[Start of section]
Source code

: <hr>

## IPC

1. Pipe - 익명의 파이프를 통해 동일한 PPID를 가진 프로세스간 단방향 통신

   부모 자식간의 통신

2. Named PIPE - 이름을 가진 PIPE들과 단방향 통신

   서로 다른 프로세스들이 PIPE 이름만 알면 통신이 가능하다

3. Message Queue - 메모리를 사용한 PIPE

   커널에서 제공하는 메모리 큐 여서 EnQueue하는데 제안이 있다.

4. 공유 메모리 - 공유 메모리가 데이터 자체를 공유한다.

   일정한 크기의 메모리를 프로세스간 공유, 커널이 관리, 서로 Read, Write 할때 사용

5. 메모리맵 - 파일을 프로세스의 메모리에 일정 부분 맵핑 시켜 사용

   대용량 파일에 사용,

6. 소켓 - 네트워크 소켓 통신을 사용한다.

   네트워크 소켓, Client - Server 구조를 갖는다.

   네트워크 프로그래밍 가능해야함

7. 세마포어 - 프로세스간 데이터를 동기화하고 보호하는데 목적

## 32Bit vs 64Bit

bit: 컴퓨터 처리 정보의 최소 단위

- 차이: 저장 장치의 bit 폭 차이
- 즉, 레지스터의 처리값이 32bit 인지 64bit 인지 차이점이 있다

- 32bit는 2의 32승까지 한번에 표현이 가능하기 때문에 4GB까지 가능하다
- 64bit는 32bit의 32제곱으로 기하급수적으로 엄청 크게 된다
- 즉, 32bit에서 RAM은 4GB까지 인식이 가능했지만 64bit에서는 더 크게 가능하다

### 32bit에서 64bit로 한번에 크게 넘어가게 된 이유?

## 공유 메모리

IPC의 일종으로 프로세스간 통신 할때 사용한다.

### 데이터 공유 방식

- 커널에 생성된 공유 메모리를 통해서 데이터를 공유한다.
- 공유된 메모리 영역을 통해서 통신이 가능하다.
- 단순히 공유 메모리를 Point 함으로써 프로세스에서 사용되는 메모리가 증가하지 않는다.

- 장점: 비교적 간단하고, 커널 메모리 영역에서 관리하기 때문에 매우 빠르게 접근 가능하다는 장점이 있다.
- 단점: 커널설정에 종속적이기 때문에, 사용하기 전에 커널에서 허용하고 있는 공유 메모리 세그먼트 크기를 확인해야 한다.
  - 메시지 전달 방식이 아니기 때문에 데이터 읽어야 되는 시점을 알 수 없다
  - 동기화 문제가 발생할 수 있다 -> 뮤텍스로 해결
[End of section]
▸ **REQUEST**
Reproduce every item above verbatim, character for character.

▸ **EXPECTED ANSWER**
Source code

: <hr>

## IPC

1. Pipe - 익명의 파이프를 통해 동일한 PPID를 가진 프로세스간 단방향 통신

   부모 자식간의 통신

2. Named PIPE - 이름을 가진 PIPE들과 단방향 통신

   서로 다른 프로세스들이 PIPE 이름만 알면 통신이 가능하다

3. Message Queue - 메모리를 사용한 PIPE

   커널에서 제공하는 메모리 큐 여서 EnQueue하는데 제안이 있다.

4. 공유 메모리 - 공유 메모리가 데이터 자체를 공유한다.

   일정한 크기의 메모리를 프로세스간 공유, 커널이 관리, 서로 Read, Write 할때 사용

5. 메모리맵 - 파일을 프로세스의 메모리에 일정 부분 맵핑 시켜 사용

   대용량 파일에 사용,

6. 소켓 - 네트워크 소켓 통신을 사용한다.

   네트워크 소켓, Client - Server 구조를 갖는다.

   네트워크 프로그래밍 가능해야함

7. 세마포어 - 프로세스간 데이터를 동기화하고 보호하는데 목적

## 32Bit vs 64Bit

bit: 컴퓨터 처리 정보의 최소 단위

- 차이: 저장 장치의 bit 폭 차이
- 즉, 레지스터의 처리값이 32bit 인지 64bit 인지 차이점이 있다

- 32bit는 2의 32승까지 한번에 표현이 가능하기 때문에 4GB까지 가능하다
- 64bit는 32bit의 32제곱으로 기하급수적으로 엄청 크게 된다
- 즉, 32bit에서 RAM은 4GB까지 인식이 가능했지만 64bit에서는 더 크게 가능하다

### 32bit에서 64bit로 한번에 크게 넘어가게 된 이유?

## 공유 메모리

IPC의 일종으로 프로세스간 통신 할때 사용한다.

### 데이터 공유 방식

- 커널에 생성된 공유 메모리를 통해서 데이터를 공유한다.
- 공유된 메모리 영역을 통해서 통신이 가능하다.
- 단순히 공유 메모리를 Point 함으로써 프로세스에서 사용되는 메모리가 증가하지 않는다.

- 장점: 비교적 간단하고, 커널 메모리 영역에서 관리하기 때문에 매우 빠르게 접근 가능하다는 장점이 있다.
- 단점: 커널설정에 종속적이기 때문에, 사용하기 전에 커널에서 허용하고 있는 공유 메모리 세그먼트 크기를 확인해야 한다.
  - 메시지 전달 방식이 아니기 때문에 데이터 읽어야 되는 시점을 알 수 없다
  - 동기화 문제가 발생할 수 있다 -> 뮤텍스로 해결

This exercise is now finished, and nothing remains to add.